Voici le Printemps, tel qu’il le voit, tel qu’il le ressent en 1979; c’est à dire dans l’ultime épisode de son parcours artistique. Sa vision, alors, est bien différente de celle de 1952. C’est toujours du Noack, mais un Noack sublimé.
Les aplats aux couleurs pures, plutôt vives sont abandonnés au profit de touches en fines petites arabesques impressionnistes. La rigueur du style rappelant la gravure sur bois a également disparu. Les arbres aux frondaisons, à présent, vaporeuses, discrètes, ont perdu le graphisme précis de leur ramure d’avant. La grande liberté de mouvement qu’Eugène Noack a adoptée, est en harmonie avec les couleurs rompues, pastel, très douces.
Son Printemps est symbolisé par le mariage, signe d’avenir radieux qui se déroule en pente douce!...Promesse de félicité. Le fougueux élan des chevaux lancés au galop stimulés par le cor et le fouet du cocher ne laisse pas de doute là-dessus…D’autant plus que l’idylle du couple bénéficie de la bénédiction de la Vierge dont l’étrange statue se dresse à l’entrée du pont. Ce dynamisme confère à l’attelage une légèreté proche de la lévitation…
Notre attention est centrée sur l’événement.

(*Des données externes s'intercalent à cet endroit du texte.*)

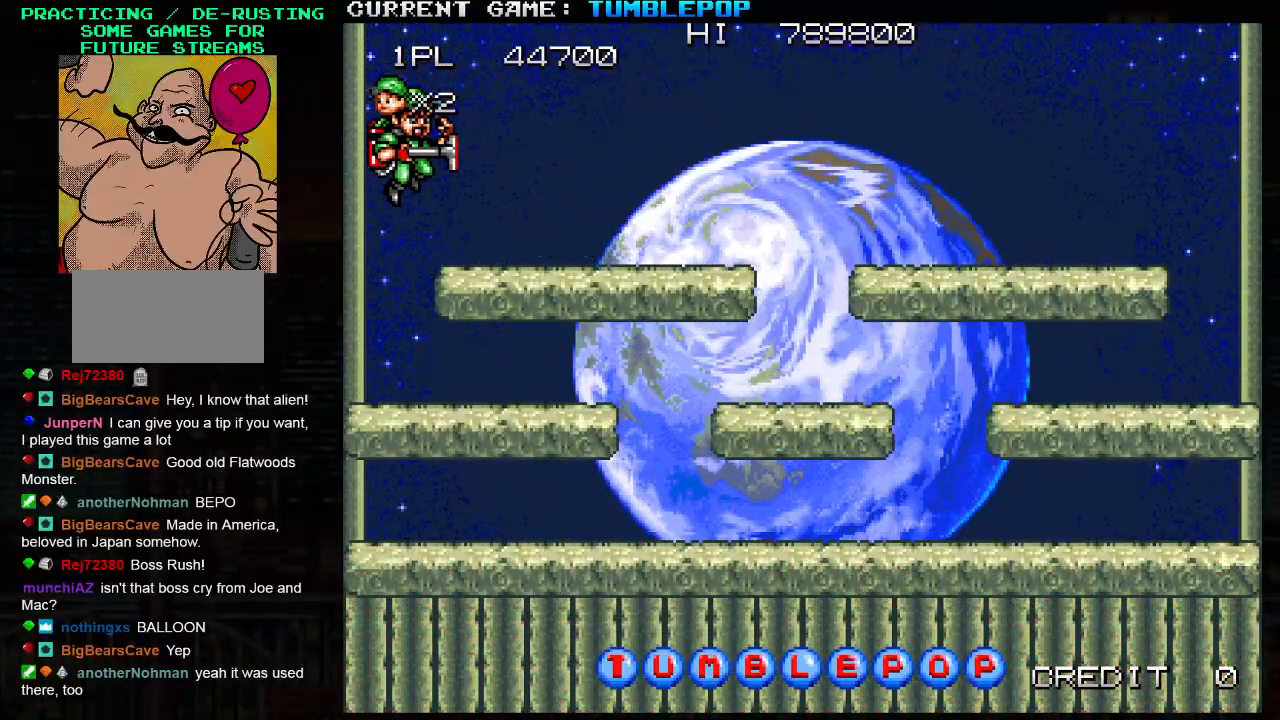
{"buttons": ["SQUARE", "TRIANGLE"], "left_stick": "right", "events": [[450, "TRIANGLE", "down"], [500, "SQUARE", "down"]]}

Il en résulte une unité d’action qui, combinée à l’unité de lieu, permet de déduire que ce tableau est de conception classique. Point de détails foisonnants, donc, point de dissipation.
Eugène Noack a choisi le point de vue en contre plongée. Le regard est guidé vers le haut, ce qui met le sujet à l’honneur et permet de révéler, à travers la béante arche de l’antique pont, un arrière-plan qui donne au tableau une profondeur aérée
Le salut de la jeune épousée s’adresse autant à nous qui la regardons passer qu’aux personnages du tableau: une famille avec deux enfants qui préfigure le destin chanceux des jeunes époux.
L’anecdote, inséparable des «histoires» racontées par Eugène, n’est pas oubliée: le pêcheur à la ligne qui répond avec enthousiasme au geste d’adieu de la mariée en agitant son chapeau, ne se rend pas compte que le poisson mord…
«Le beau
dérive du vrai» affirme
Boileau dans son Art poétique classique. Ce tableau en est
l’illustration
optimale par la clarté du message d’où
toute afféterie est bannie et par
l’adéquation parfaite entre la forme et le sujet.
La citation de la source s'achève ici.